Let's talk bait....
When it comes to live bait fishing, every angler has his preference. Some prefer the appeal of a juicy threadfin herring. Some prefer the flash and fish ability of a pilchard. Others say there’s simply no substitute for the distress signals sent out by a live finger mullet dangling from the end of a light-wire circle hook.
But, if you asked every live bait fisherman you know which bait they consider to be the most versatile, no bait would rate higher than the ubiquitous live shrimp. Put simply, nearly everything that swims in Florida waters eats shrimp. So, if you’re looking for a live bait that will catch fish year ‘round no matter where you fish, a twitching, live shrimp is the choice for you.
Although most Floridians associate shrimp with deep water trawlers that spend weeks at sea dredging sandy bottom areas of the Gulf of Mexico in search of what some might call Florida Gold, the shrimp we as anglers most often end up lacing onto our hooks are actually harvested in the shallow bays and estuarine systems along Florida’s east and west coasts.
Much like the trawling systems used to harvest shrimp in offshore waters, nets used to gather shrimp in coastal areas are designed to dredge the bottom and capture the crustaceans as they flee. However, unlike offshore dredges which are actually designed to loosen bottom sediments, inshore shrimp trawls have roller systems which allow the net to drag the bottom without having a significant impact on sensitive sea grass beds.
Within the boundaries of these fragile ecosystems, post-larval and juvenile shrimp spend the formative portions of their life cycles burrowing in soft sand, mud and sea grass attempting to elude a wide variety of persistent predators. Concealing themselves primarily during daylight hours, these tiny crustaceans emerge from their lairs under the cloak of darkness to feed on algae and micro-fauna found near mangrove shorelines and marshy edges that border these natural nurseries.
FYI....Nearly 80 percent of the states intake of sweet Atlantic white shrimp is harvested in Amelia Island waters. Two million pounds of shrimp are delivered to Fernandina docks annually.

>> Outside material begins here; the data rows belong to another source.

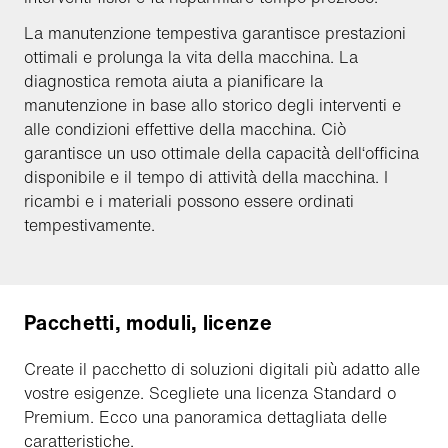
La manutenzione tempestiva garantisce prestazioni
ottimali e prolunga la vita della macchina. La
diagnostica remota aiuta a pianificare la
manutenzione in base allo storico degli interventi e
alle condizioni effettive della macchina. Ciò
garantisce un uso ottimale della capacità dell‘officina
disponibile e il tempo di attività della macchina. I
ricambi e i materiali possono essere ordinati
tempestivamente.
Pacchetti, moduli, licenze
Create il pacchetto di soluzioni digitali più adatto alle
vostre esigenze. Scegliete una licenza Standard o
Premium. Ecco una panoramica dettagliata delle
caratteristiche.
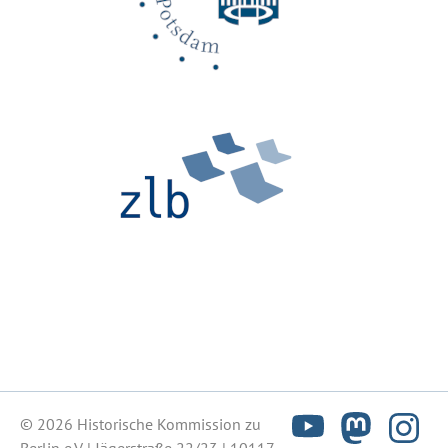
© 2026 Historische Kommission zu
Berlin e.V. | Jägerstraße 22/23 | 10117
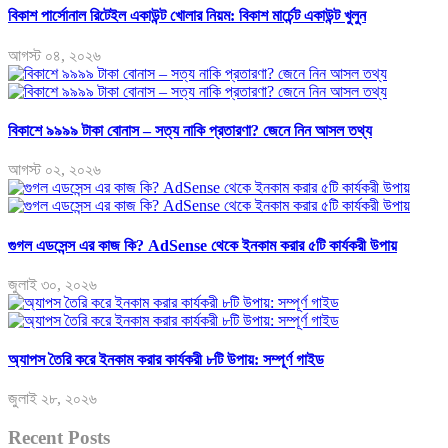
বিকাশ পার্সোনাল রিটেইল একাউন্ট খোলার নিয়ম: বিকাশ মার্চেন্ট একাউন্ট খুলুন
আগস্ট ০৪, ২০২৬
বিকাশে ৯৯৯৯ টাকা বোনাস – সত্য নাকি প্রতারণা? জেনে নিন আসল তথ্য
আগস্ট ০২, ২০২৬
গুগল এডসেন্স এর কাজ কি? AdSense থেকে ইনকাম করার ৫টি কার্যকরী উপায়
জুলাই ৩০, ২০২৬
অ্যাপস তৈরি করে ইনকাম করার কার্যকরী ৮টি উপায়: সম্পূর্ণ গাইড
জুলাই ২৮, ২০২৬
Recent Posts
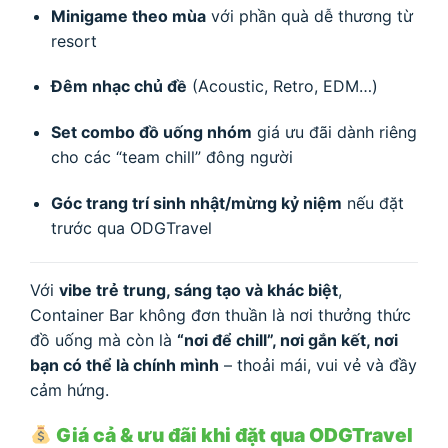
Minigame theo mùa
với phần quà dễ thương từ
resort
Đêm nhạc chủ đề
(Acoustic, Retro, EDM…)
Set combo đồ uống nhóm
giá ưu đãi dành riêng
cho các “team chill” đông người
Góc trang trí sinh nhật/mừng kỷ niệm
nếu đặt
trước qua ODGTravel
Với
vibe trẻ trung, sáng tạo và khác biệt
,
Container Bar không đơn thuần là nơi thưởng thức
đồ uống mà còn là
“nơi để chill”, nơi gắn kết, nơi
bạn có thể là chính mình
– thoải mái, vui vẻ và đầy
cảm hứng.
Giá cả & ưu đãi khi đặt qua ODGTravel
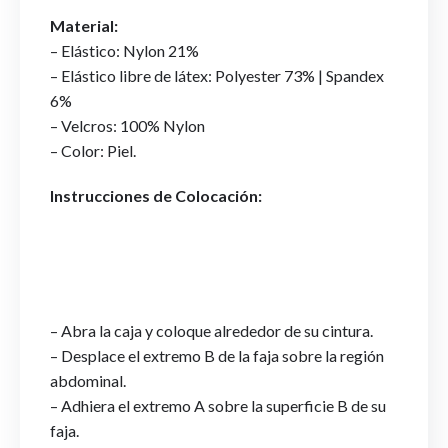
Material:
– Elástico: Nylon 21%
– Elástico libre de látex: Polyester 73% | Spandex
6%
– Velcros: 100% Nylon
– Color: Piel.
Instrucciones de Colocación:
– Abra la caja y coloque alrededor de su cintura.
– Desplace el extremo B de la faja sobre la región
abdominal.
– Adhiera el extremo A sobre la superficie B de su
faja.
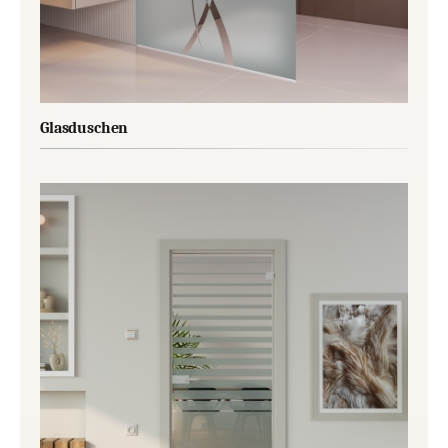
Glasduschen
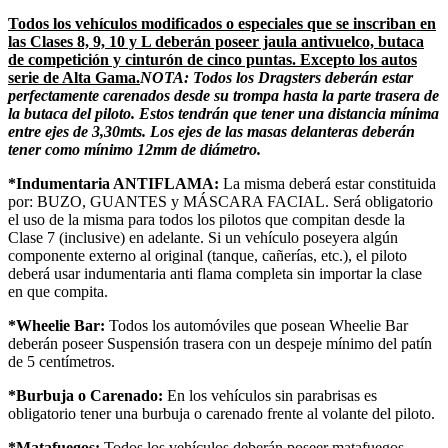
Todos los vehículos modificados o especiales que se inscriban en
las Clases 8, 9, 10 y L deberán poseer jaula antivuelco, butaca
de competición y cinturón de cinco puntas. Excepto los autos
serie de Alta Gama.
NOTA: Todos los Dragsters deberán estar
perfectamente carenados desde su trompa hasta la parte trasera de
la butaca del piloto. Estos tendrán que tener una distancia mínima
entre ejes de 3,30mts. Los ejes de las masas delanteras deberán
tener como mínimo 12mm de diámetro.
*Indumentaria ANTIFLAMA:
La misma deberá estar constituida
por: BUZO, GUANTES y MÁSCARA FACIAL. Será obligatorio
el uso de la misma para todos los pilotos que compitan desde la
Clase 7 (inclusive) en adelante. Si un vehículo poseyera algún
componente externo al original (tanque, cañerías, etc.), el piloto
deberá usar indumentaria anti flama completa sin importar la clase
en que compita.
*Wheelie Bar:
Todos los automóviles que posean Wheelie Bar
deberán poseer Suspensión trasera con un despeje mínimo del patín
de 5 centímetros.
*Burbuja o Carenado:
En los vehículos sin parabrisas es
obligatorio tener una burbuja o carenado frente al volante del piloto.
*Matafuegos:
Todos los vehículos deberán poseer matafuegos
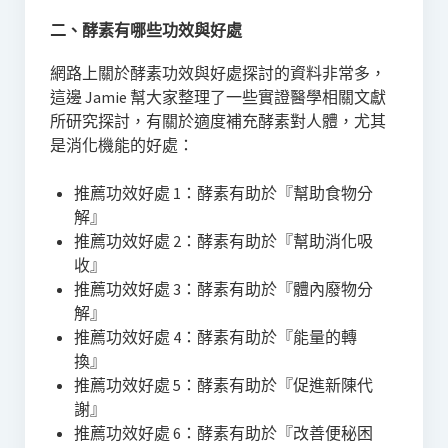
二、酵素有哪些功效與好處
網路上關於酵素功效與好處探討的資料非常多，
這邊 Jamie 幫大家整理了一些實證醫學相關文獻
所研究探討，有關於適度補充酵素對人體，尤其
是消化機能的好處：
推薦功效好處 1：酵素有助於『幫助食物分
解』
推薦功效好處 2：酵素有助於『幫助消化吸
收』
推薦功效好處 3：酵素有助於『體內廢物分
解』
推薦功效好處 4：酵素有助於『能量的轉
換』
推薦功效好處 5：酵素有助於『促進新陳代
謝』
推薦功效好處 6：酵素有助於『改善便秘困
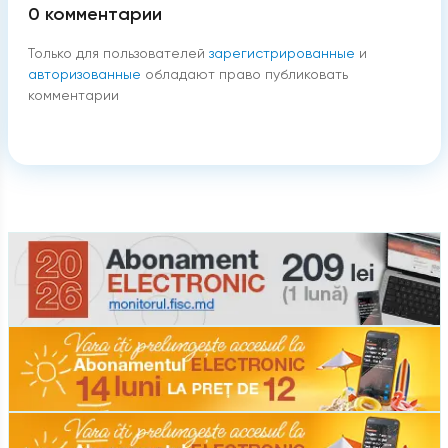
0
комментарии
Только для пользователей
зарегистрированные
и
авторизованные
обладают право публиковать
комментарии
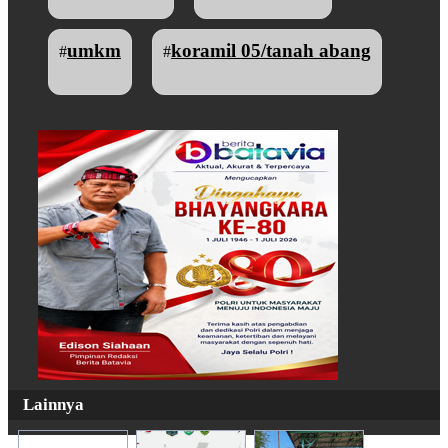
umkm
koramil 05/tanah abang
#
#
Lainnya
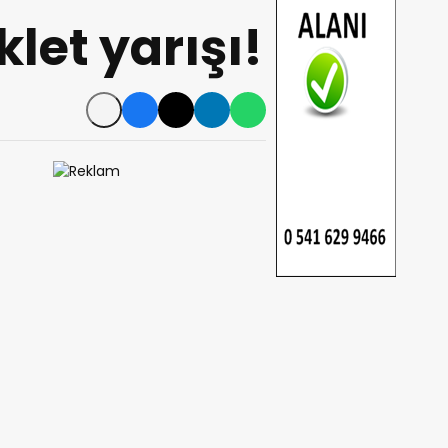
klet yarışı!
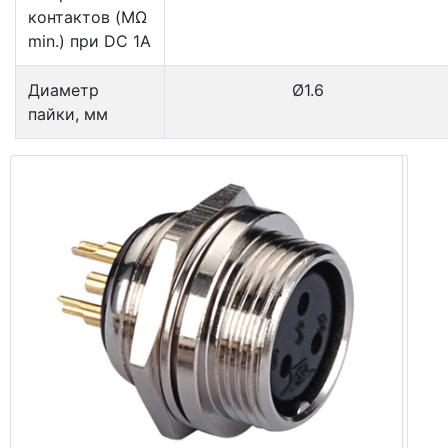
контактов (MΩ
min.) при DC 1A
Диаметр
Ø1.6
пайки, мм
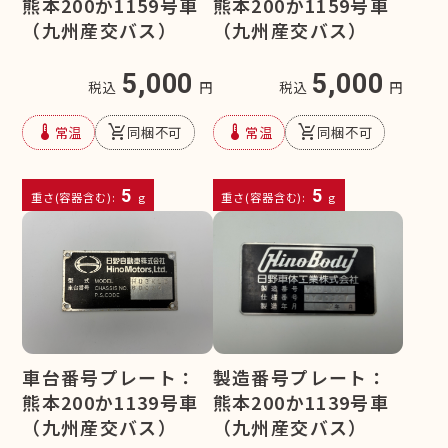
熊本200か1159号車
熊本200か1159号車
（九州産交バス）
（九州産交バス）
5,000
5,000
税込
円
税込
円
device_thermostat
remove_shopping_cart
device_thermostat
remove_shopping_cart
常温
同梱不可
常温
同梱不可
5
5
重さ(容器含む):
g
重さ(容器含む):
g
車台番号プレート：
製造番号プレート：
熊本200か1139号車
熊本200か1139号車
（九州産交バス）
（九州産交バス）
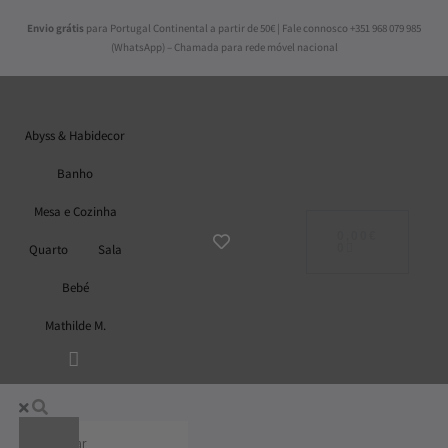
Skip
Envio grátis
para Portugal Continental a partir de 50€ | Fale connosco +351 968 079 985
to
(WhatsApp) – Chamada para rede móvel nacional
content
Abyss & Habidecor
Banho
Mesa e Cozinha
ADICIONAR
AO
0,00
€
CARRINHO
Quarto
Sala
0
Bebé
Mathilde M.
Abyss & Habidecor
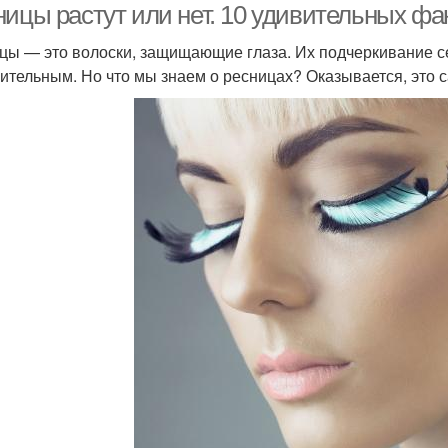
ицы растут или нет. 10 удивительных фак
цы — это волоски, защищающие глаза. Их подчеркивание се
ительным. Но что мы знаем о ресницах? Оказывается, это 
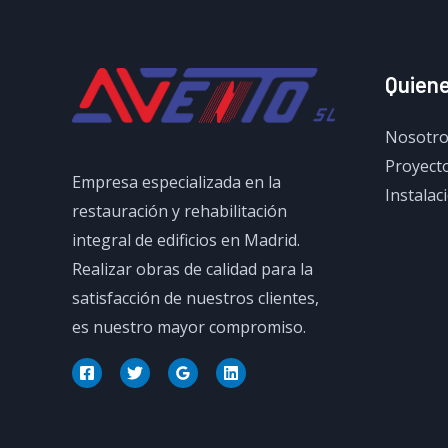
Quien
Nosotro
Proyecto
Empresa especializada en la
Instalac
restauración y rehabilitación
integral de edificios en Madrid.
Realizar obras de calidad para la
satisfacción de nuestros clientes,
es nuestro mayor compromiso.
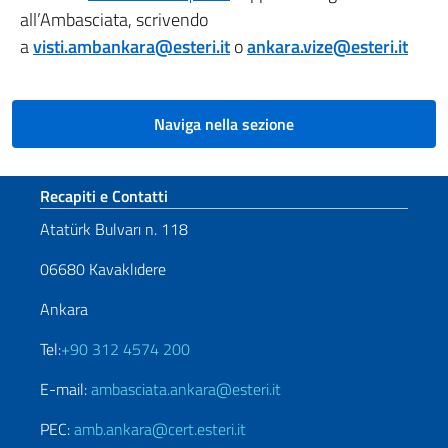
all’Ambasciata, scrivendo
a
visti.ambankara@esteri.it
o
ankara.vize@esteri.it
Naviga nella sezione
Sezione footer
Recapiti e Contatti
Atatürk Bulvarı n. 118
06680 Kavaklıdere
Ankara
Tel:
+90 312 4574 200
E-mail:
ambasciata.ankara@esteri.it
PEC:
amb.ankara@cert.esteri.it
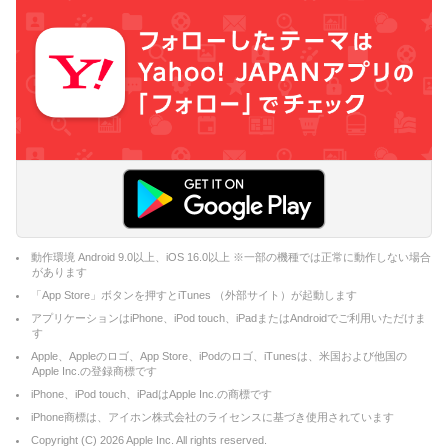
動作環境 Android 9.0以上、iOS 16.0以上 ※一部の機種では正常に動作しない場合
があります
「App Store」ボタンを押すとiTunes （外部サイト）が起動します
アプリケーションはiPhone、iPod touch、iPadまたはAndroidでご利用いただけま
す
Apple、Appleのロゴ、App Store、iPodのロゴ、iTunesは、米国および他国の
Apple Inc.の登録商標です
iPhone、iPod touch、iPadはApple Inc.の商標です
iPhone商標は、アイホン株式会社のライセンスに基づき使用されています
Copyright (C)
2026
Apple Inc. All rights reserved.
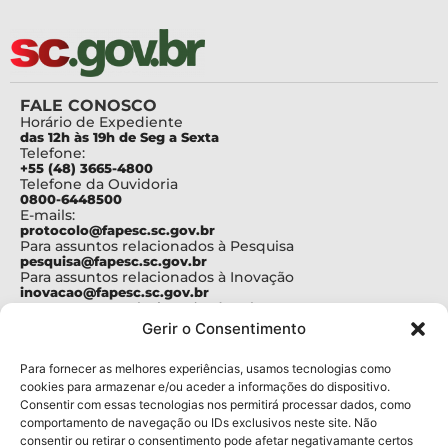
FALE CONOSCO
Horário de Expediente
das 12h às 19h de Seg a Sexta
Telefone:
+55 (48) 3665-4800
Telefone da Ouvidoria
0800-6448500
E-mails:
protocolo@fapesc.sc.gov.br
Para assuntos relacionados à Pesquisa
pesquisa@fapesc.sc.gov.br
Para assuntos relacionados à Inovação
inovacao@fapesc.sc.gov.br
Para assuntos relacionados à Bolsas
bolsas@fapesc.sc.gov.br
Gerir o Consentimento
Para assuntos relacionados à Prestação de Contas
prestacaodecontas@fapesc.sc.gov.br
Para assuntos relacionados à Plataforma
Para fornecer as melhores experiências, usamos tecnologias como
plataforma@fapesc.sc.gov.br
cookies para armazenar e/ou aceder a informações do dispositivo.
Encarregado de dados
Consentir com essas tecnologias nos permitirá processar dados, como
Jair Artur da Silva dpo@fapesc.sc.gov.br 3665-4831
comportamento de navegação ou IDs exclusivos neste site. Não
consentir ou retirar o consentimento pode afetar negativamante certos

And my favorite live shrimp are caught by a man named Wade in a small boat working the lower Nassau county area, and delivered to B&M bait and tackle.
During a day's fishing I'll pin my shrimp on the hook basically two ways, depending on what I'm doing. Float-rig fishing, there's only one way of doing it right, and one way only in my book.
And that's pinning the shrimp on to the hook right behind it's "horn". This way, the shrimp stays alive, swimming and kicking. And if not cast a lot, can live and remain relatively "frisky" for awhile.
This photo is somewhat inaccurate, I'd pin the hook up closer to where the "horn" meets the base of the "carapace", or head shell. Just under and through the hardest part of the entire shrimps body. Thus giving it an ear piercing of sorts.
For bottom fishing in heavy current, now this is where I have a "trick".
Shrimp in nature, do not spin. So a spinning shrimp in our river's current isn't a good thing.
What I do is "cut" the very end of the shrimps tail off. I call it the "fan". By doing this you are not ripping or tearing the shrimp. I take a hook that's sized for the shrimp I'm using and thread the hook into the end of the shrimps tail. As if you are threading on a "rubber worm" on a hook.
When I reach into half of the length of the shrimps body. I exit the hook through the shrimps underside. Now this is where some skill comes in.....I then "bend" the shrimp and "spin" the hook point around the opposite direction, and pin it back into the shrimp's "walking legs".
Thus forcing the entire shrimp to be held straight, and not spin once in the water's heavy current.
The "bend" and "spin" of the hook and shrimp now forces pressure the opposite way the shrimps body naturally wants to bend. Which is why shrimp will "curve up" on a hooks bend, and spin in the water, when bottom fished.
And most importantly has a fish like a Sheepshead especially, having to eat the entire hook to get to the shrimp's tail meat. Which is what all fish want. I can't begin to tell you how many throat hooked Sheepshead I have caught because of this technique. They don't nibble, they take the whole thing laying on the bottom, "not" spinning!
Hooking in any other manner usually leaves room for a fish to grab and bite off the shrimp. It happens with nibbler fish even with my system too, but not nearly as much as just digging the hook in anywhere you feel like.
Presentation, presentation, presentation, can be the key to success many times. And if it's made correctly, and habitual you'll never have to worry. Because it was done right the first time. Details matter to me. They may not matter to my customers, but I feel that's why they are hiring me. Because I know all the details. If they choose not to follow along, well that's their own fault then.